The forerunner of the modern city of Ras al-Khaimah, Julfar is mentioned by Arabic geographers and historians in connection with the initial Islamic conquest of the northern Emirates, and subsequently in descriptions of political events during the Umayyad, 'Abbasid and Buwayhid periods. Sources say that it was inhabited by the Azd during the eighth and ninth centuries AD, and that the houses of the Azd were built of wood.
The sources are uniform in considering Julfar a port and harbour, but there is no conclusive archaeological evidence as yet of where the ruins of early Julfar lie. Some scholars believe they may be represented by the site of Kush, where there is occupation dating to this period, or at Jazirat al-Hulaya. Certainly there are no remains of such an early date at al-Mataf, closer to the coast, where British, French and Japanese archaeologists excavated throughout the late 1980s and early 1990s.

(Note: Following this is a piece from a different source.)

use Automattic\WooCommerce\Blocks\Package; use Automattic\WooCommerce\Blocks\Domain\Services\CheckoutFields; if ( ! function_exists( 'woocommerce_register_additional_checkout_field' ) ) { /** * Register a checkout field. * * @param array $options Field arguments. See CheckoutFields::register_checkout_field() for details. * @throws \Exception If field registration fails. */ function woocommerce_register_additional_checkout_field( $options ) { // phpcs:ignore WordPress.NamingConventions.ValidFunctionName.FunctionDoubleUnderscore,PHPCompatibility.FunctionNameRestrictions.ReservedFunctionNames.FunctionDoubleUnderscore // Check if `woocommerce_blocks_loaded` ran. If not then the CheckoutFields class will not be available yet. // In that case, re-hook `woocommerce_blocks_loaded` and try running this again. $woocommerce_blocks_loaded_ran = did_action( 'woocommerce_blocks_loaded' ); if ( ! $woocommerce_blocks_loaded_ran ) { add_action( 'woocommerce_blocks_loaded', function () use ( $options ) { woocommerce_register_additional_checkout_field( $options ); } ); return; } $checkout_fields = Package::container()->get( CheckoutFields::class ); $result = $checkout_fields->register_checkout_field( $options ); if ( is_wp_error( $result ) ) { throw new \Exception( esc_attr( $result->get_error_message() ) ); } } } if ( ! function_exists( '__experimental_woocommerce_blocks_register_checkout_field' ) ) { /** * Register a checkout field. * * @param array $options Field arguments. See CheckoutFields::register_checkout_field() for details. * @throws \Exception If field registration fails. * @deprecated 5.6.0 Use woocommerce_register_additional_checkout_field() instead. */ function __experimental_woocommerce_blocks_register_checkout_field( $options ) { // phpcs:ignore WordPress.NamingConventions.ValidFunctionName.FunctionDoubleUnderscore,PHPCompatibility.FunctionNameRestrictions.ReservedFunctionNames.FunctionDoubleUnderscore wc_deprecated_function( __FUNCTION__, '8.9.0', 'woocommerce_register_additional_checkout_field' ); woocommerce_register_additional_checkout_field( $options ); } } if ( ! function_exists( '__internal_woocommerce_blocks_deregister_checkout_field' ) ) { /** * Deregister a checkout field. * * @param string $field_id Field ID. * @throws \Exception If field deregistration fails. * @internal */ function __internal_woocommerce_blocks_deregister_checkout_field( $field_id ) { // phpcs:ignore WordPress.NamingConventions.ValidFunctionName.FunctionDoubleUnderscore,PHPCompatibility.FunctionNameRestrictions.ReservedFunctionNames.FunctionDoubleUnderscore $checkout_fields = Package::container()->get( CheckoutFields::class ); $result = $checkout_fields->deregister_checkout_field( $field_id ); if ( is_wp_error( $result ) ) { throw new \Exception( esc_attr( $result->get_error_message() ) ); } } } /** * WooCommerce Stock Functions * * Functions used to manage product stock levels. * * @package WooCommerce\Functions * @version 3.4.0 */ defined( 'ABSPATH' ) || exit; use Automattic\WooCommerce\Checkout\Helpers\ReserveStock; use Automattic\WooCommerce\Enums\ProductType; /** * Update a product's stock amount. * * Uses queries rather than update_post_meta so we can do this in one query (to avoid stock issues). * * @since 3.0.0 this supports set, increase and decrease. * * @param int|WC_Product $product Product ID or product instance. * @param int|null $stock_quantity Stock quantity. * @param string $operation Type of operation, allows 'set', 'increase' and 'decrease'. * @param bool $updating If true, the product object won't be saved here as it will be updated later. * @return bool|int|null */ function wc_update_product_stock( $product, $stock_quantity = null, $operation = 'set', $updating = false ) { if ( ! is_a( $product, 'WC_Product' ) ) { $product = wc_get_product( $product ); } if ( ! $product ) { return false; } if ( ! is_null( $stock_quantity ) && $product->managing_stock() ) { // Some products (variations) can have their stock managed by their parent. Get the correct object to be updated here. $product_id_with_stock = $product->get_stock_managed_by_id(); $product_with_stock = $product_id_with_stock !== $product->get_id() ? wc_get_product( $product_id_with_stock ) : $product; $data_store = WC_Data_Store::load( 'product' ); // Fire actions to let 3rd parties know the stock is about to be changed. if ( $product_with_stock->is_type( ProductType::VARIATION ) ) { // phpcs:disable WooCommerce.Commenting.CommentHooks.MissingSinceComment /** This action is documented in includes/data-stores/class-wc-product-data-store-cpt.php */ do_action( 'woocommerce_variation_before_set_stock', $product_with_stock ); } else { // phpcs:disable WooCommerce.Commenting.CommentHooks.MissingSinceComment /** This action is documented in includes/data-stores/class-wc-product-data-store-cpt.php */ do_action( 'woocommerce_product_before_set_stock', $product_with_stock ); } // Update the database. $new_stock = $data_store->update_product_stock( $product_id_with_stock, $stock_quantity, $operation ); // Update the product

Al Idrisi's remark, dating to the twelfth century, that sand bar formation inhibited navigation around Julfar might indeed suggest that the location of the harbour of this name indeed shifted over time. Al-Mataf, located close to modern Ras al-Khaimah, seems to have been founded in the fourteenth century and is probably the site mentioned in numerous Portuguese, Dutch, and English sources of the subsequent three centuries. It was certainly a thriving port and emporium in 1517 when the Portuguese arrived in the Gulf, although by this time under the power of the kingdom of Hormuz. Julfar's most famous son was without doubt the renowned mariner Ibn Majid.
The Portuguese subsequently built a fort at Julfar, which is depicted in several Portuguese manuscripts. By the second half of the eighteenth century, however, the centre of activity had shifted to the site of modern Ras al-Khaimah city.